**WHAT THIS TASK INVOLVES**: Reproduce the article on Fran Hauser's advice for women entrepreneurs in full, word for word from its headline to its last sentence.

**TEXT BLOCK**:
..........
5 tips from the author of 'The Myth of the Nice Girl'

By Kerry Hannon

Fran Hauser, a startup investor and author of the fine new book, The Myth of the Nice Girl: Achieving a Career You Love Without Becoming a Person You Hate, has sage advice for women 50+ who want to start a business or have done so. To succeed, you can be pleasant and gritty; collaborative and firm; likable and competent. In other words, you don’t have to quash your “niceness,” Hauser says.

Credit: Adobe Stock
Fran Hauser, author

“There is real power hidden in traits like empathy, kindness and compassion that are undervalued in the business world,” notes Hauser, the former president of digital at People magazine who largely invests in female founders. “I think there’s a tremendous hunger for this kinder style of leadership — and not just among women.”

After reading her book, I spoke with Hauser, 49, to hear more from her on how older women entrepreneurs can build self-confidence, deal with conflict and balance being nice and being strong in their working lives.
..........
**PROVIDED RECORDS**:
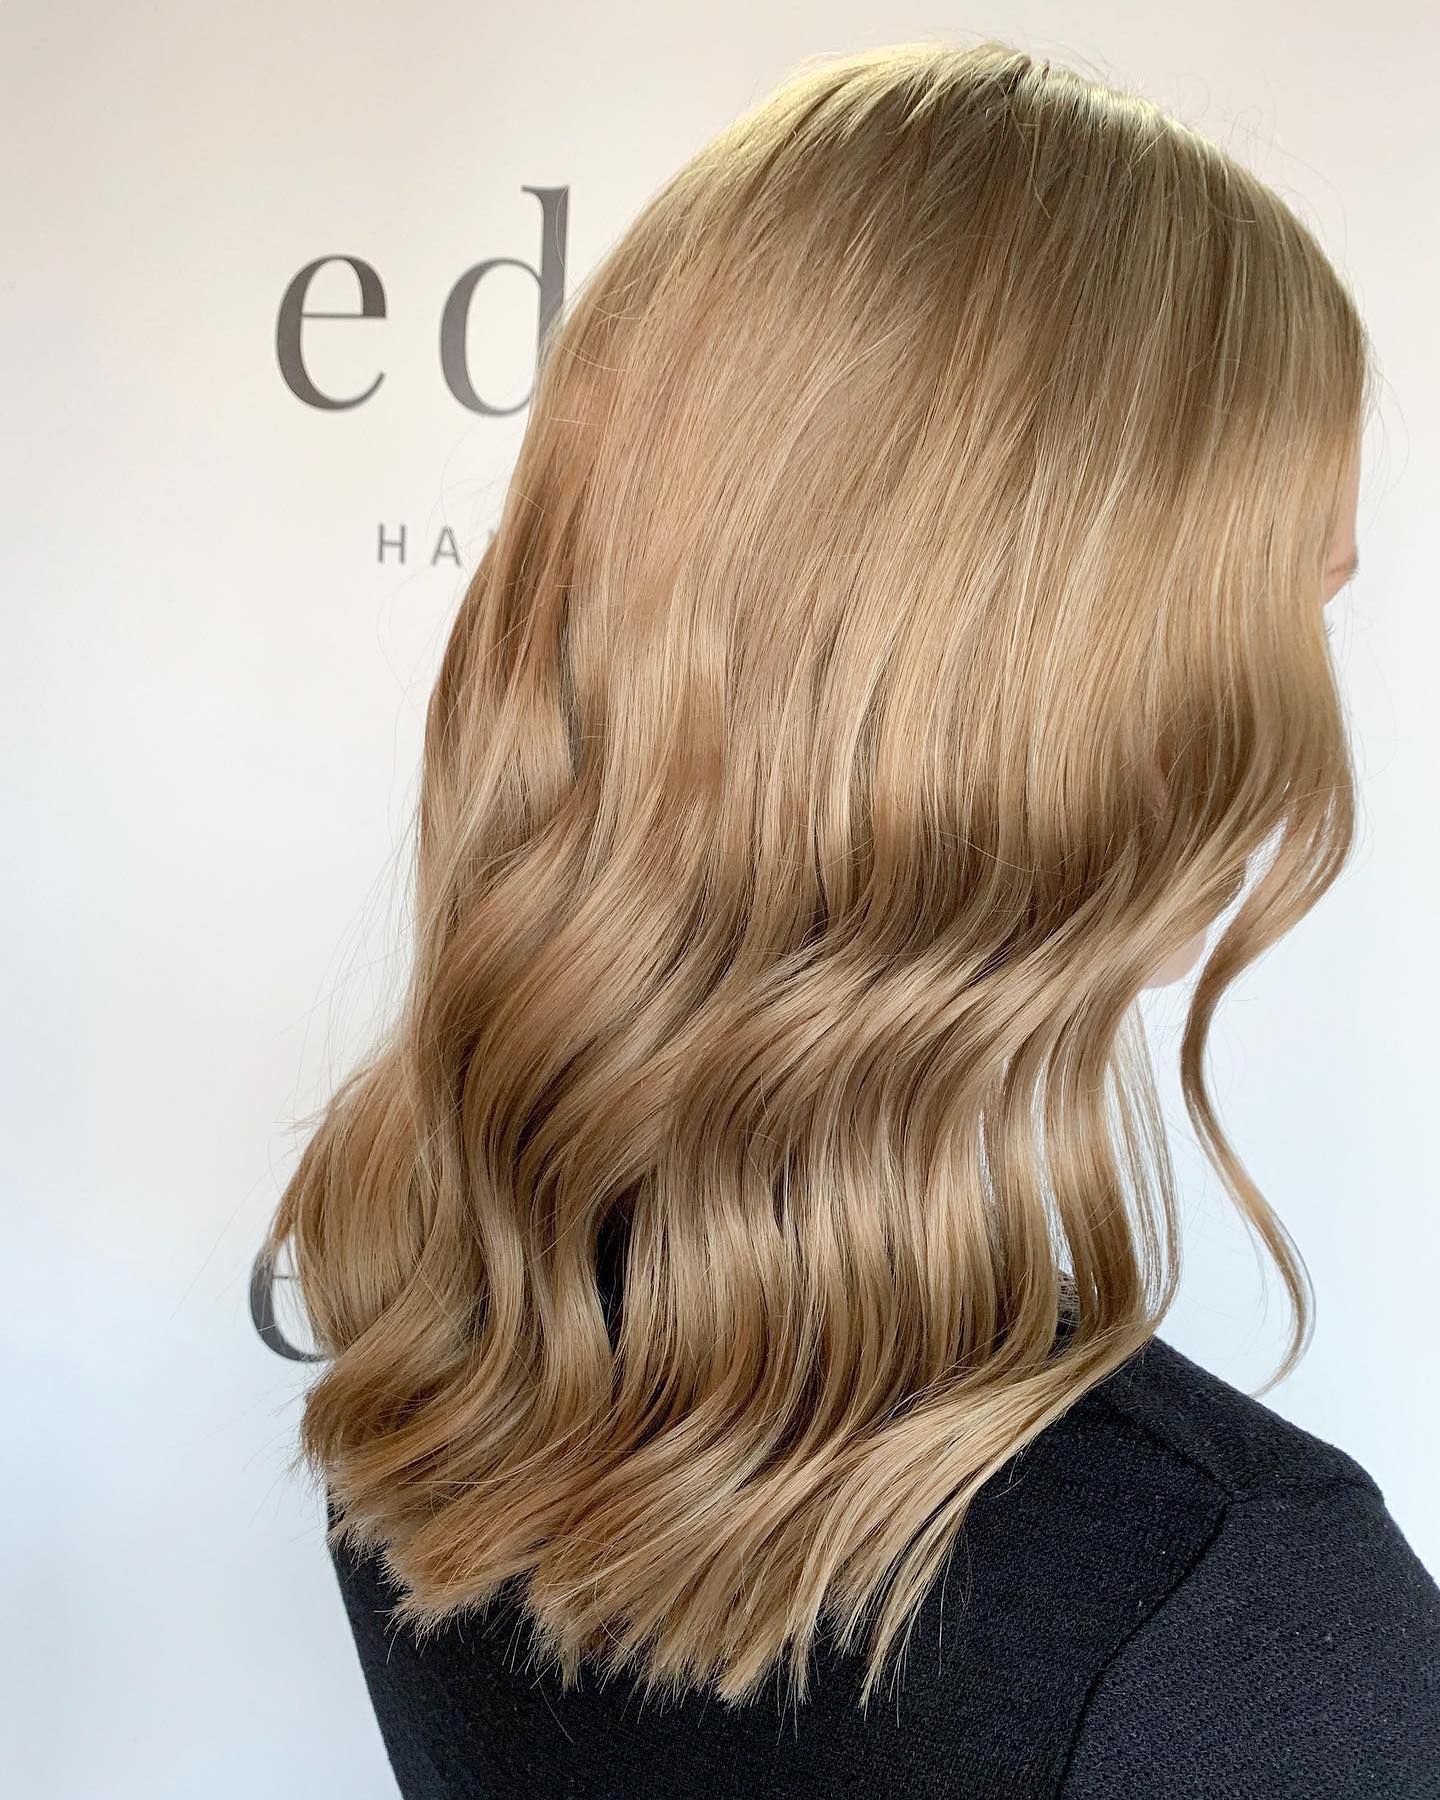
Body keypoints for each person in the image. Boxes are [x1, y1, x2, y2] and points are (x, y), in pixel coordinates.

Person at [262, 38, 1440, 1797]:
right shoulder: (1237, 1627)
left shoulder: (438, 1352)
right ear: (1029, 673)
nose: (1301, 734)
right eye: (1280, 610)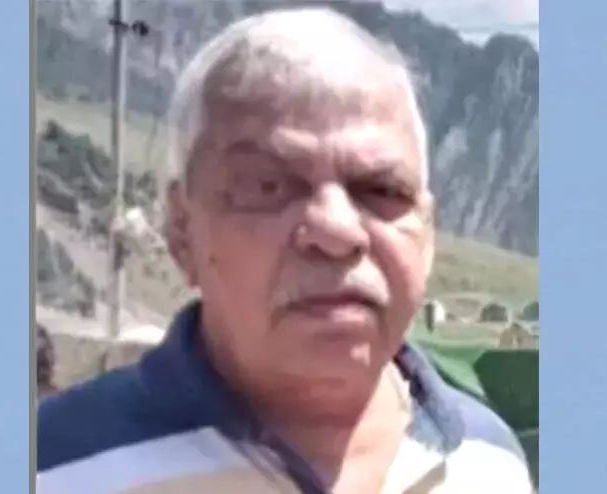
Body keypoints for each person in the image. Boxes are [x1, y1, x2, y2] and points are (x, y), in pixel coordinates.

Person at [37, 7, 533, 493]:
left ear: (426, 233)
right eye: (267, 186)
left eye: (382, 190)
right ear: (182, 231)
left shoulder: (490, 463)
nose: (336, 230)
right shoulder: (55, 466)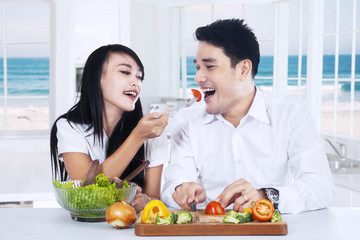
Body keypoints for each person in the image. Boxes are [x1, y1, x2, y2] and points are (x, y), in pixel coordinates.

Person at [161, 19, 334, 214]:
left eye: (209, 67)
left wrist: (266, 196)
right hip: (207, 228)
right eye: (197, 67)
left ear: (243, 69)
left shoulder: (291, 113)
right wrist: (180, 190)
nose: (198, 78)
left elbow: (321, 187)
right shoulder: (187, 119)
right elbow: (171, 187)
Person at [50, 44, 169, 212]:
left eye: (139, 76)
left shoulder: (152, 133)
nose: (135, 82)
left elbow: (154, 197)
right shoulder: (69, 128)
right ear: (97, 77)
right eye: (125, 72)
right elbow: (87, 186)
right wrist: (137, 137)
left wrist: (146, 201)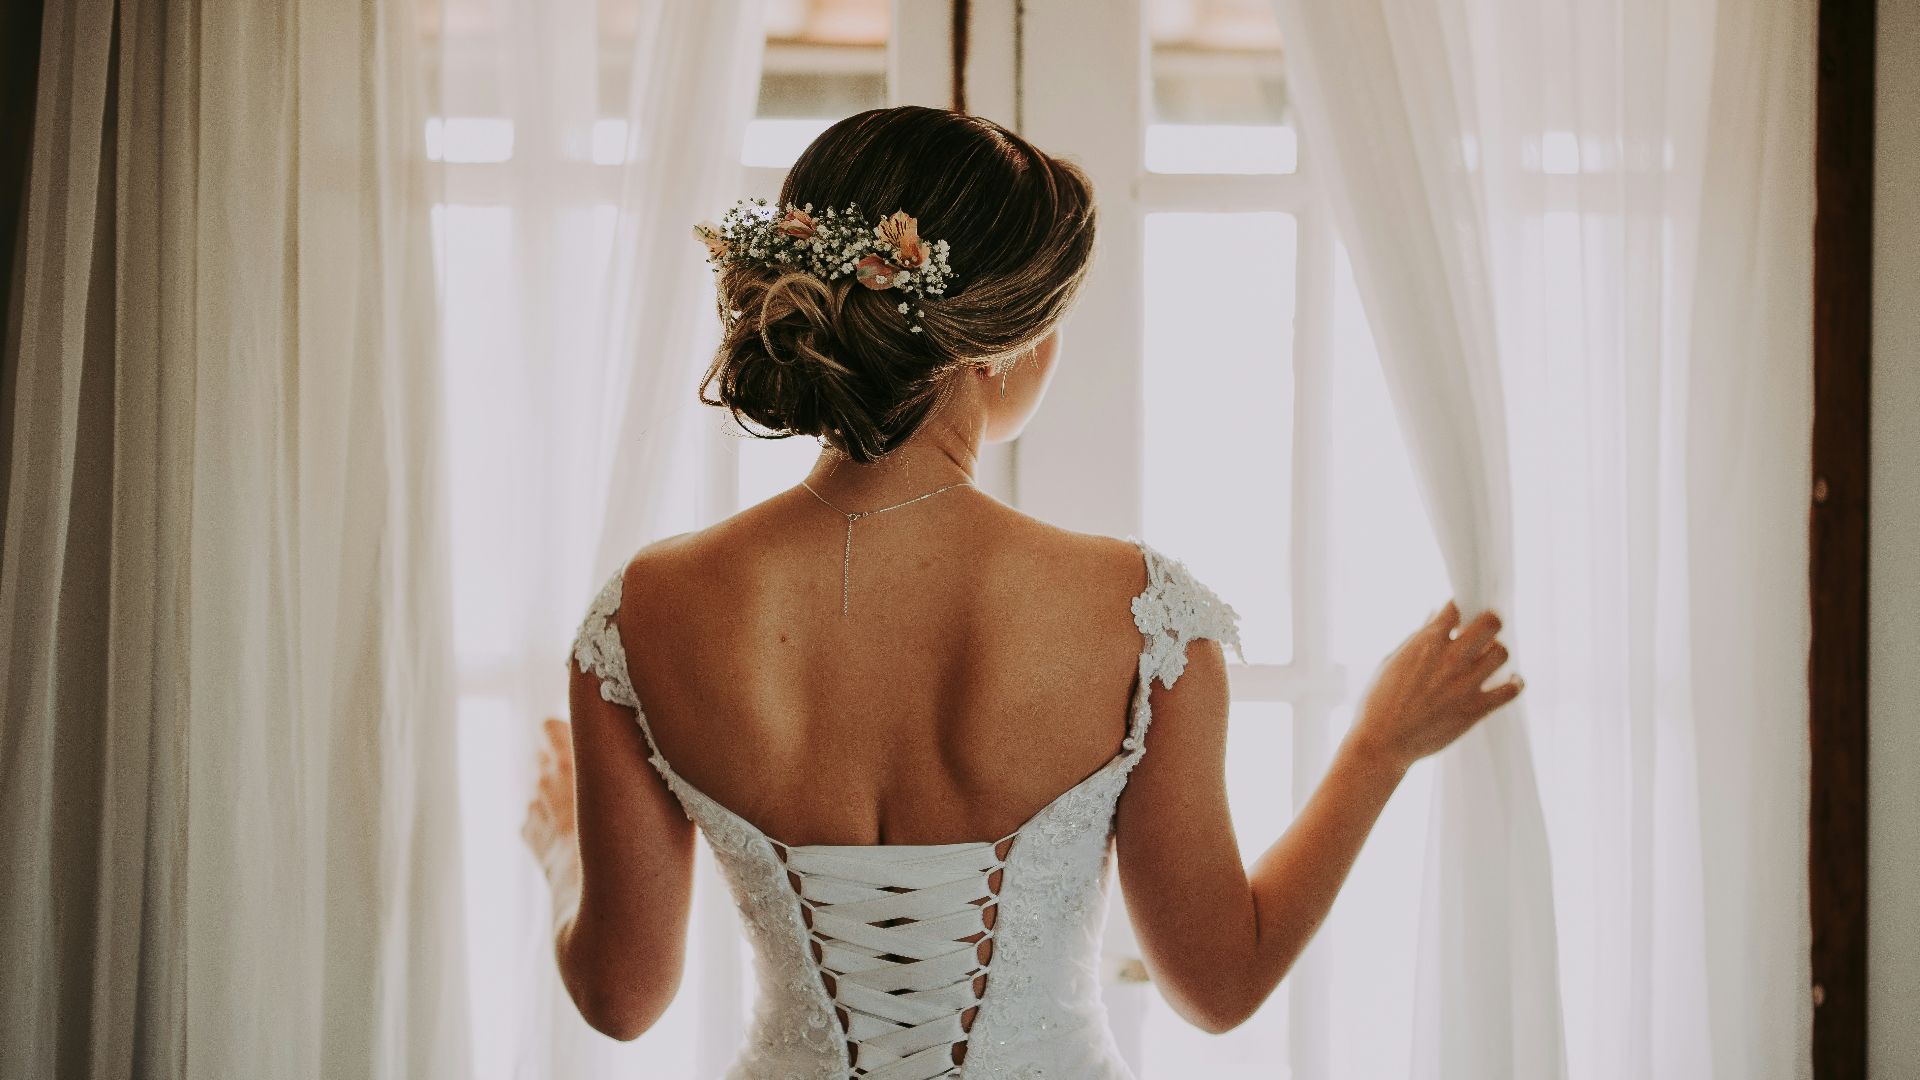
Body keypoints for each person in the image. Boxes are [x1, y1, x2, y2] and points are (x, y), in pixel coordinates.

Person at [520, 105, 1523, 1080]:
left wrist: (567, 854)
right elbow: (1221, 986)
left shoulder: (645, 611)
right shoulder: (1141, 616)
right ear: (1000, 342)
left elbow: (622, 999)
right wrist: (1378, 745)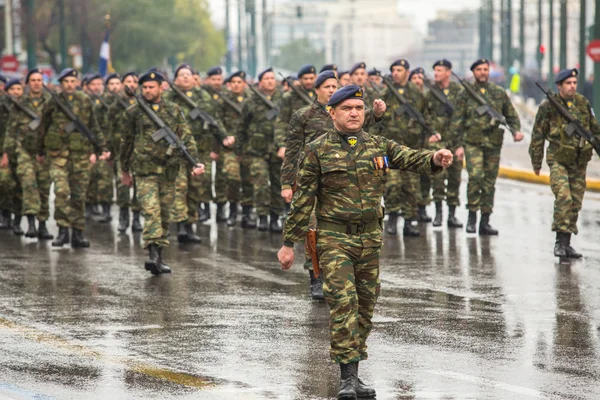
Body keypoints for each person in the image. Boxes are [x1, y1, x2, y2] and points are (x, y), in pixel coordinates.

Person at [278, 85, 453, 399]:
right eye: (347, 109)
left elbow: (410, 158)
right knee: (344, 303)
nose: (355, 114)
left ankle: (355, 374)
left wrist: (436, 160)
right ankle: (346, 377)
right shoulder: (317, 150)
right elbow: (304, 199)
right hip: (333, 237)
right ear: (332, 113)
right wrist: (289, 243)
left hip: (369, 237)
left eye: (359, 108)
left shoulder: (378, 145)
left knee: (365, 307)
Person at [279, 71, 386, 300]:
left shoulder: (345, 110)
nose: (330, 89)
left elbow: (365, 120)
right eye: (326, 86)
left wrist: (377, 114)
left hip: (339, 180)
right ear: (316, 89)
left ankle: (339, 275)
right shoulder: (303, 116)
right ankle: (316, 278)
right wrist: (287, 183)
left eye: (334, 86)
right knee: (313, 229)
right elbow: (292, 152)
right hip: (311, 177)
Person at [120, 70, 204, 275]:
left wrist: (195, 162)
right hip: (144, 170)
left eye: (151, 87)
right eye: (145, 87)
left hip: (168, 170)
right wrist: (124, 170)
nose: (147, 91)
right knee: (151, 211)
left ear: (161, 87)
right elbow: (125, 142)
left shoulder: (174, 110)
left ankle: (159, 254)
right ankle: (153, 256)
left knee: (165, 213)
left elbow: (186, 138)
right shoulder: (133, 112)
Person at [529, 68, 600, 258]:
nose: (572, 86)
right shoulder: (548, 106)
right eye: (568, 83)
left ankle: (567, 242)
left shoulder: (582, 103)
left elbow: (595, 129)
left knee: (575, 202)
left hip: (579, 161)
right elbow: (537, 136)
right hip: (558, 159)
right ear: (559, 85)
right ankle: (559, 243)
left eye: (575, 83)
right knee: (564, 197)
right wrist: (536, 162)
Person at [448, 58, 524, 235]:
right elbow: (456, 123)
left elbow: (511, 115)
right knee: (475, 177)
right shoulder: (464, 94)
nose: (483, 72)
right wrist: (458, 146)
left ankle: (485, 220)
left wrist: (516, 131)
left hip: (493, 143)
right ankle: (472, 216)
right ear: (473, 72)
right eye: (479, 69)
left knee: (489, 182)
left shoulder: (498, 93)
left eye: (485, 69)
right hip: (472, 142)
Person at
..........
**SOLVED PROBLEM**:
5 tips from the author of 'The Myth of the Nice Girl'

By Kerry Hannon

Fran Hauser, a startup investor and author of the fine new book, The Myth of the Nice Girl: Achieving a Career You Love Without Becoming a Person You Hate, has sage advice for women 50+ who want to start a business or have done so. To succeed, you can be pleasant and gritty; collaborative and firm; likable and competent. In other words, you don’t have to quash your “niceness,” Hauser says.

Credit: Adobe Stock
Fran Hauser, author

“There is real power hidden in traits like empathy, kindness and compassion that are undervalued in the business world,” notes Hauser, the former president of digital at People magazine who largely invests in female founders. “I think there’s a tremendous hunger for this kinder style of leadership — and not just among women.”

After reading her book, I spoke with Hauser, 49, to hear more from her on how older women entrepreneurs can build self-confidence, deal with conflict and balance being nice and being strong in their working lives.